I still remember the light breeze, the gurgle of flowing water, and that joyful sense of release. Tourists flock to the rock gardens of Ryoanji; I found my Zen behind a great sushi restaurant, against a stunning 12th floor view of southern Kyoto, amidst the hustle and bustle of an underground Starbucks. I refer, of course, to the delights of the sit-down toilet. Only after stumbling every morning to a porcelain bowl in the floor can you understand the genius of Western plumbing. For a month, my brother and I made daily pilgrimages to our favorite sites; they became “ours” in a sense that Nijo Castle and the Golden Pavilion never did. We went to Japan to help my brother find himself, but spent a month looking for sit-down toilets instead.
It was July, and my brother Isaac had a college application to write. If Tom Cruise could find his soul and the obligatory Asian chick in Japan, my brother should have no problem getting an essay topic. Alas, Isaac was interested in the girl, not the spiritual epiphany. I had planned our trip from Boston, preparing for an exotic land of kimonos and haikus; my brother packed his bags in Taiwan, thinking of schoolgirl uniforms and manga comics. Isaac won. As Last Samurai morphed into Lolita, even I became an accomplice. The best way to snap pictures of unsuspecting females is to position your frumpy sister in front of them. Schoolgirls on bikes, young mothers at the mall, Shinto priestesses on festival barges…and the sister can be erased with Photoshop™.
I was horrified. He was supposed to ponder the tension between East and West in modern Japan, the ever-present shadows of the past in sprawling Kyoto, the sense of both fascination and alienation in a foreign land or just how a clump of white sand is supposed to signify mankind’s insignificance in the cosmos. How was stalking Japanese women supposed to demonstrate his thoughtfulness, maturity, and fitness for acceptance to an Ivy League college?! Like hell!
But it was fun. We would sit in a Starbucks window and grade each girl that walked past. I discovered that my brother had terrible taste in women. When we did agree, I got a thrill out of getting our victim. On days the hormones ebbed, we would stand for hours browsing secondhand manga stores or actually visit some of those tourist attractions. Every morning was the first decision of the day: did we want croissants and a nice single-stall with a self-warming seat or donuts with a full row of toilets and automatic faucets? Often, we’d choose both: Isaac ate second meals like a hobbit, which doubled our food budget. I fretted about the money, yet went to bed smiling.

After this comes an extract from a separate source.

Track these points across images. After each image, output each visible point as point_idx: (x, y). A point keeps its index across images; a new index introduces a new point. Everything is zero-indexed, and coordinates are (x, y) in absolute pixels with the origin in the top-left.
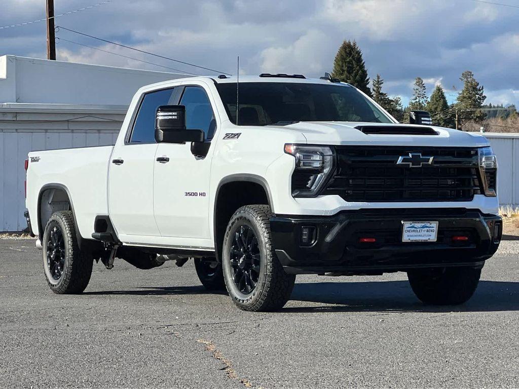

After a year of college, I’d forgotten what Isaac was like. He wasn’t some pseudo-intellectual who wrote long papers on the philosophy of reflections in the art of the Japanese garden. My brother was a young man who liked short skirts, violent comics, and a second order of ramen. He also taught himself Japanese, gave up bus seats for ladies, and knew when my backpack was too heavy. We went to Japan so Isaac could find himself, but it was I who needed to find him. As July drew towards its end, we knew the best bathrooms in Kyoto, yet still didn’t have an essay topic. I, however, did get the epiphany: when it comes to family, sometimes you just have to flush your carefully laid plans down the drain.